Die Vermögensverwalter der deutschen Privatbank Oddo BHF haben alle 8626 Unternehmen auf der Welt analysiert, die zum 1. Januar ein ESG-Rating der Agentur MSCI besaßen. ESG steht für Umwelt, Soziales und gute Unternehmensführung. Nach ihrem eigenen Kriterienkatalog für eine sinnvolle ESG-Geldanlage haben sie für all diese Unternehmen geprüft, wie glaubwürdig der Transitionsplan hin zu einer klimaneutralen Wirtschaft ist.
Dabei berücksichtigten die Vermögensverwalter, ob ein Unternehmen neue Anlagen für fossile Brennstoffe entwickelt und alle wesentlichen CO₂-Emissionen offenlegt. Auch einen Minderungsplan für Emissionen im eigenen Betrieb und in der Energieversorgung mussten die Unternehmen vorweisen. Für die vergangenen drei Jahre war überdies erforderlich, den Ausstoß effektiv gesenkt zu haben. Sie mussten ein Ziel für geringere Emissionen in der Lieferkette benennen und Investitionen für klimaschonendere Betriebsabläufe beabsichtigen.
Ehrgeiziger sind finnische, irische und französische Unternehmen
Das Ergebnis passt nicht zum häufig wiederholten Bild eines deutschen Alleingangs. Deutschland befindet sich nicht einmal unter den zehn Ländern mit dem höchsten Anteil glaubwürdiger Transitionspläne, wie sie unter anderem die europäische Bankenaufsicht und die Europäische Zentralbank als Basis zur Risikovorsorge von Bankenportfolios verlangen. An der Spitze steht Finnland, wo 63 Prozent der Unternehmen mit Rating glaubwürdig sind oder sogar in die noch höhere Kategorie der Ermöglicher des Wandels fallen. Mit 58 Prozent folgt Irland auf Rang zwei. Frankreich mit 54 Prozent glaubwürdigen oder ermöglichenden Unternehmen steht auf dem dritten Platz.

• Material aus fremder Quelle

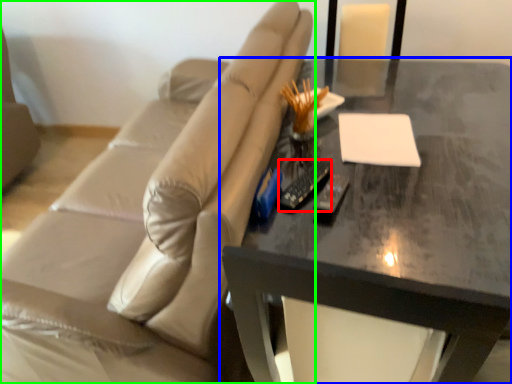
Question: Based on their relative distances, which object is farther from remote (highlighted by a red box)? Choose from table (highlighted by a blue box) and studio couch (highlighted by a green box).

Choices:
 (A) table
 (B) studio couch

Answer: (B)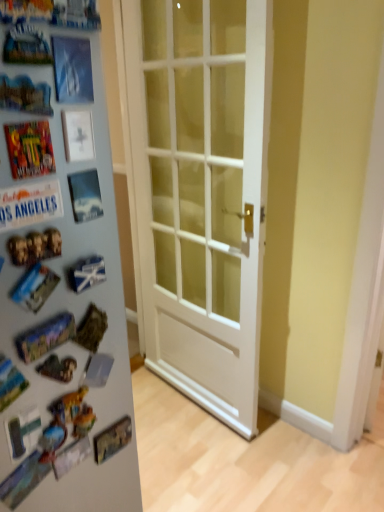
Question: Is white glossy door at center completely or partially outside of white glossy refrigerator at left?

Choices:
 (A) yes
 (B) no

Answer: (A)

Question: Could white glossy refrigerator at left be considered to be inside white glossy door at center?

Choices:
 (A) no
 (B) yes

Answer: (A)

Question: Does white glossy door at center have a lesser height compared to white glossy refrigerator at left?

Choices:
 (A) no
 (B) yes

Answer: (B)

Question: From the image's perspective, is white glossy door at center located above white glossy refrigerator at left?

Choices:
 (A) no
 (B) yes

Answer: (A)

Question: From the image's perspective, is white glossy door at center located beneath white glossy refrigerator at left?

Choices:
 (A) yes
 (B) no

Answer: (A)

Deutsche Unternehmen erreichen den elften Platz mit einem Anteil von 37 Prozent. Das mag mit der Größe der Unternehmen zu tun haben. Nach der Analyse von Oddo BHF tun sich kleinere Unternehmen besonders schwer damit, konsistente Pläne aufzustellen. Der deutsche Mittelstand erwirtschaftet einen überdurchschnittlichen Anteil des deutschen Bruttoinlandsprodukts und ist dadurch vielleicht stärker vertreten als in anderen Ländern. Er war auch ein besonders scharfer Gegner der ursprünglich im European Green Deal geplanten europaweiten Regeln zur Nachhaltigkeitsberichterstattung – mit dem Argument, die Bürokratie schwäche ihre internationale Wettbewerbsfähigkeit.
China hat zwischenzeitlich schärfere Auflagen für Nachhaltigkeitsberichte geschaffen. In der Glaubwürdigkeit ihrer Transitionspläne liegen chinesische Unternehmen nach der Analyse aber nur auf Platz 38. Nur sieben Prozent der Unternehmen mit einem ESG-Rating von MSCI erfüllten die Kriterien der Vermögensverwalter. In den Vereinigten Staaten, in denen das politische Interesse an Nachhaltigkeit unter Präsident Donald Trump stark zurückgegangen ist, gelten immerhin noch zwölf Prozent der Transitionspläne als glaubwürdig. Damit kamen die USA auf Rang 32. Schlusslichter sind Marokko, Pakistan und Qatar, in denen kein Unternehmen die Kriterien erfüllte.